What the task asks: Pictures aside, every line of the listing should be given again exactly.

Provided material:

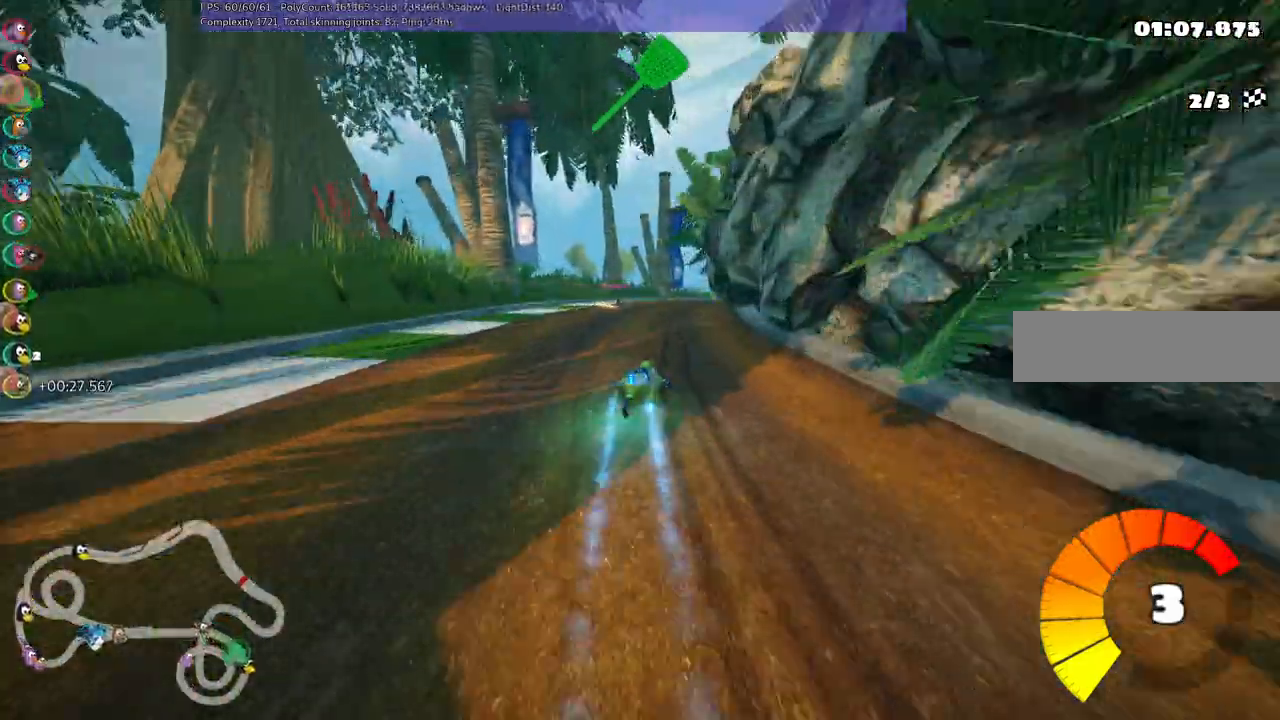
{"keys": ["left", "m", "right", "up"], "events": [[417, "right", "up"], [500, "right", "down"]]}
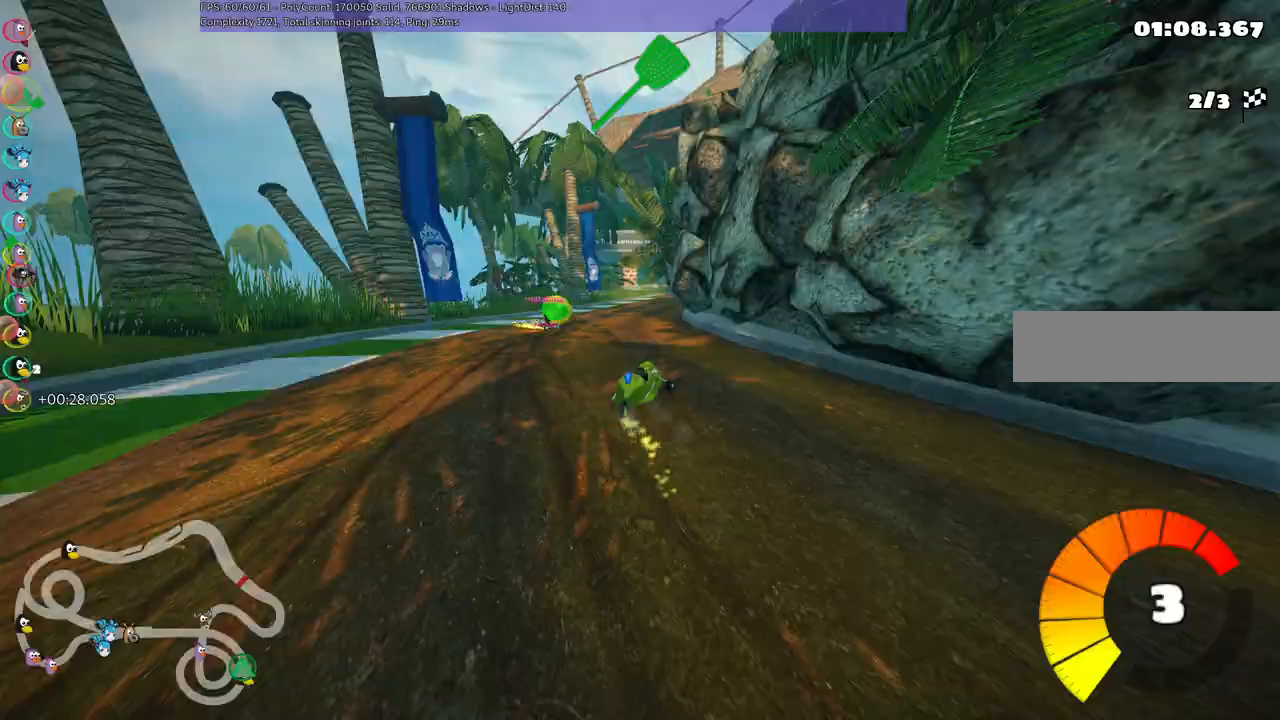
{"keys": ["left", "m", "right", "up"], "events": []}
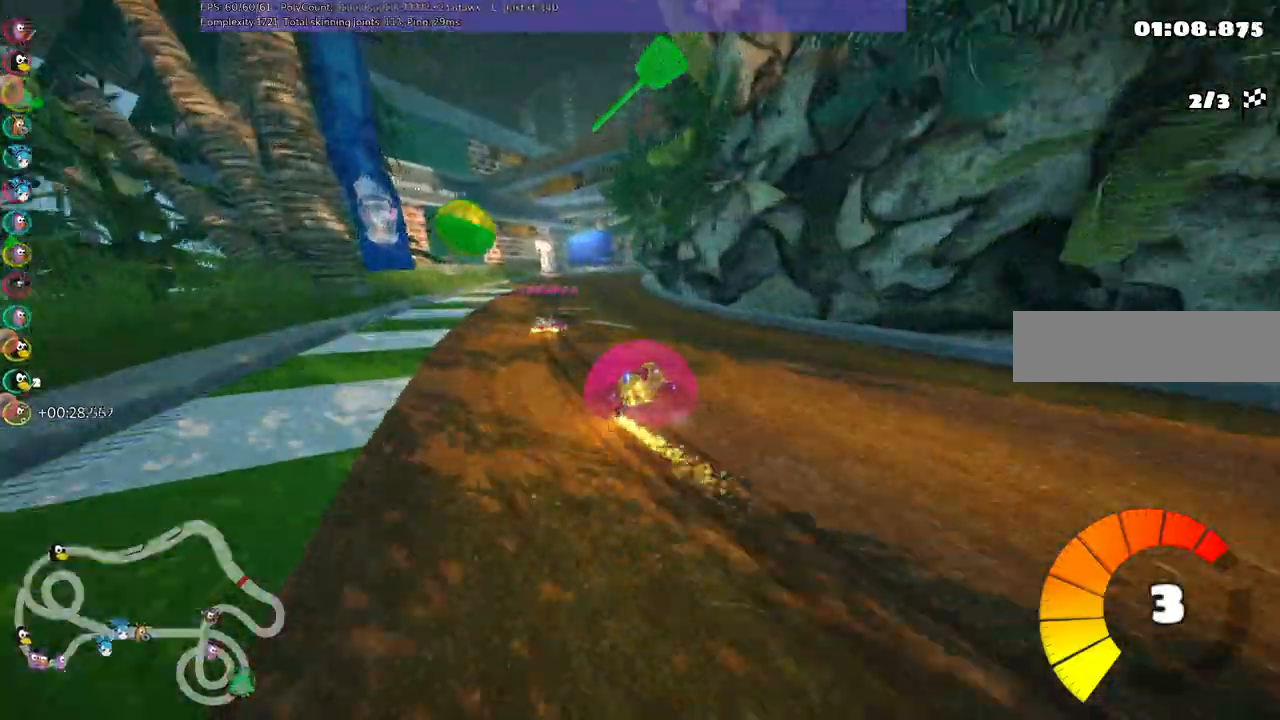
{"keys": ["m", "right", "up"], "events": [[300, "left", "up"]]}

Exercise output:
{"keys": ["left", "m", "right", "up"], "events": [[417, "right", "up"], [500, "right", "down"]]}
{"keys": ["left", "m", "right", "up"], "events": []}
{"keys": ["m", "right", "up"], "events": [[300, "left", "up"]]}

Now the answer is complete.